My father was a tailor. I can still see him before me: tall, lean, old-fashioned; a good soul but unfortunately weak and sickly – the neighbors called it chest trouble. He himself was not at all averse to being addressed as “master.”

He did not, however, have a workshop with journeymen and apprentices. Our small rented apartment had just one room that served simultaneously as a living room, bedroom, and kitchen for our family of six and – on top of that – as my father’s workshop as well. There he sat at his table between rags and patches, pecking and pecking [with his needle] from dusk until dawn; mother helped out.

Certainly in those days – the 1870s – sewing machines had already been introduced into eastern Pomerania, but my father thoroughly mistrusted those “new-fangled devices.” His guild aphorism was, “Machine work is nothing compared to handiwork!” He might have changed his mind, however, had the sewing machine not been quite so expensive.

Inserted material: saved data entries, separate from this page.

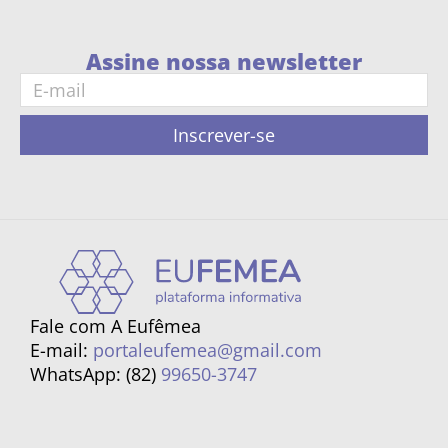
Assine nossa newsletter
Inscrever-se
Fale com A Eufêmea
E-mail:
portaleufemea@gmail.com
WhatsApp: (82)
99650-3747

Thus, as a “hand tailor,” he continued pecking, year after year, for the urban dwellers who farmed in the countryside, for the workers, and also for the farmers in the surrounding villages, always working tirelessly and industriously – until he could manage no more. During severe coughing attacks, he would wheeze: “It’s right here, right here,” grabbing his chest and gasping for breath.

He strove to provide for his family, doing as much as the meager circumstances in eastern Pomerania allowed any small master to do. These circumstances, though, forced one to become accustomed to meagerness from the get-go.

A bit of money went farther in this industry-poor region than in the modern industrial towns of western Germany. Anyone who lived in this small town and boasted an income comparable to that of a skilled big-city worker could easily count himself among the town’s “better people”; like it or not, he would rank among the respected members of the bourgeoisie. One can well imagine what it must have been like for the truly poor.